The problem: Retype the line with "X69785000Y-120650000D03*" in it, then each line after it to the end of the data, word for word.

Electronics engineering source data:
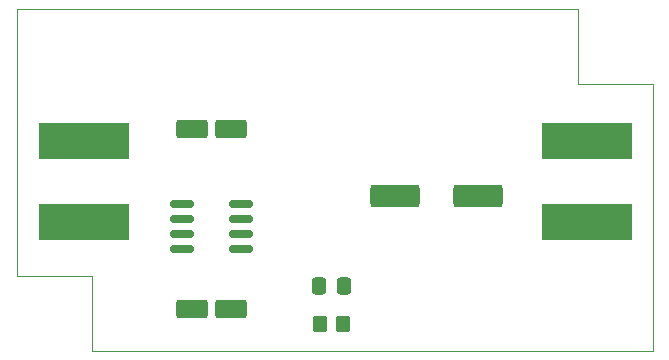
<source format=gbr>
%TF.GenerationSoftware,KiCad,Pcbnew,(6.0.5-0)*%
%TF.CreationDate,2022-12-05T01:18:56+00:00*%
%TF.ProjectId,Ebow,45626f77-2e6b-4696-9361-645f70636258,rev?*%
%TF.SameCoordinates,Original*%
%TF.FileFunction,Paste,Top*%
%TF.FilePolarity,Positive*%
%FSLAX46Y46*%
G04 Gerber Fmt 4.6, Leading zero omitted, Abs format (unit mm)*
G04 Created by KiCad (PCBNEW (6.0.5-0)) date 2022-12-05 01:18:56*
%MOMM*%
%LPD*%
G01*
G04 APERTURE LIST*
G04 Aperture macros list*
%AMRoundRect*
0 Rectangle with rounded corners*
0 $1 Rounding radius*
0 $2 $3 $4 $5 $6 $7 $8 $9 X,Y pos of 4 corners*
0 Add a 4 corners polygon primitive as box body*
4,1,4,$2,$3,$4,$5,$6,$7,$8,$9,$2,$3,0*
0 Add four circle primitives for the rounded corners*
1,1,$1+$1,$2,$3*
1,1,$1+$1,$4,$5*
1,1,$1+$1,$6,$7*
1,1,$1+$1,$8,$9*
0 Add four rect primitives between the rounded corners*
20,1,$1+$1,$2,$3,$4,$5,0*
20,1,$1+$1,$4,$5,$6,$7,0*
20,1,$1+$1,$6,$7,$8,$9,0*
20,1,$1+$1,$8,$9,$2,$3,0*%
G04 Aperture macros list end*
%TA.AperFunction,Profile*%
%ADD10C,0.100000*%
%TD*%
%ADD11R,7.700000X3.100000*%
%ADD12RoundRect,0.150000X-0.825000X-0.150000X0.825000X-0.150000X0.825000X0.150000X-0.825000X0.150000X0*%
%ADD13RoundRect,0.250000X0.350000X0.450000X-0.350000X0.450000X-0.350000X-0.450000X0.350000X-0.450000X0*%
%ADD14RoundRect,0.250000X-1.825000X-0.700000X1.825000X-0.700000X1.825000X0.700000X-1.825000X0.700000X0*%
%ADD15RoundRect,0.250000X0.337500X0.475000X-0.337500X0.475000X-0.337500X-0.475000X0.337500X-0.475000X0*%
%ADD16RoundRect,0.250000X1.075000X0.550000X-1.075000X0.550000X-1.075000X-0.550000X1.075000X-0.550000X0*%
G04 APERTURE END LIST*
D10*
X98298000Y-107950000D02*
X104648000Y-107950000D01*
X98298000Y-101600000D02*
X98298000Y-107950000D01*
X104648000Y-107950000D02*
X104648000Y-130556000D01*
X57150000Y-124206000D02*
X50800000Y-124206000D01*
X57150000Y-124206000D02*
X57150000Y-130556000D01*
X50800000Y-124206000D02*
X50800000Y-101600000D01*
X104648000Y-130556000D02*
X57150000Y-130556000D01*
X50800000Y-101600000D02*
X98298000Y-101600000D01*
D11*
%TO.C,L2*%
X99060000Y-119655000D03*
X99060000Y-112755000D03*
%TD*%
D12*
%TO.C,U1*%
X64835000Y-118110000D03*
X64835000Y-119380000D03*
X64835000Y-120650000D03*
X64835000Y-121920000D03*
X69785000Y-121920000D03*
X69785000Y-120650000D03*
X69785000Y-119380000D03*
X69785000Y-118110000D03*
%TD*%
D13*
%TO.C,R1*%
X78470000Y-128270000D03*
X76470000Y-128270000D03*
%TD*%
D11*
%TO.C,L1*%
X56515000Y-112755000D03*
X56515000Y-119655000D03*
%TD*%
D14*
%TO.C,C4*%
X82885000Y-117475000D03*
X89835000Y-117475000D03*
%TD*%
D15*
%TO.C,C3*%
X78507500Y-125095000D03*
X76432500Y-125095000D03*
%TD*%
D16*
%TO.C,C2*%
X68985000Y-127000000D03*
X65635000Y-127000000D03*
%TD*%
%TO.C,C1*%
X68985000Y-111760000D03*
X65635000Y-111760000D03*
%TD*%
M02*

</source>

Output:
X69785000Y-120650000D03*
X69785000Y-119380000D03*
X69785000Y-118110000D03*
%TD*%
D13*
%TO.C,R1*%
X78470000Y-128270000D03*
X76470000Y-128270000D03*
%TD*%
D11*
%TO.C,L1*%
X56515000Y-112755000D03*
X56515000Y-119655000D03*
%TD*%
D14*
%TO.C,C4*%
X82885000Y-117475000D03*
X89835000Y-117475000D03*
%TD*%
D15*
%TO.C,C3*%
X78507500Y-125095000D03*
X76432500Y-125095000D03*
%TD*%
D16*
%TO.C,C2*%
X68985000Y-127000000D03*
X65635000Y-127000000D03*
%TD*%
%TO.C,C1*%
X68985000Y-111760000D03*
X65635000Y-111760000D03*
%TD*%
M02*

</source>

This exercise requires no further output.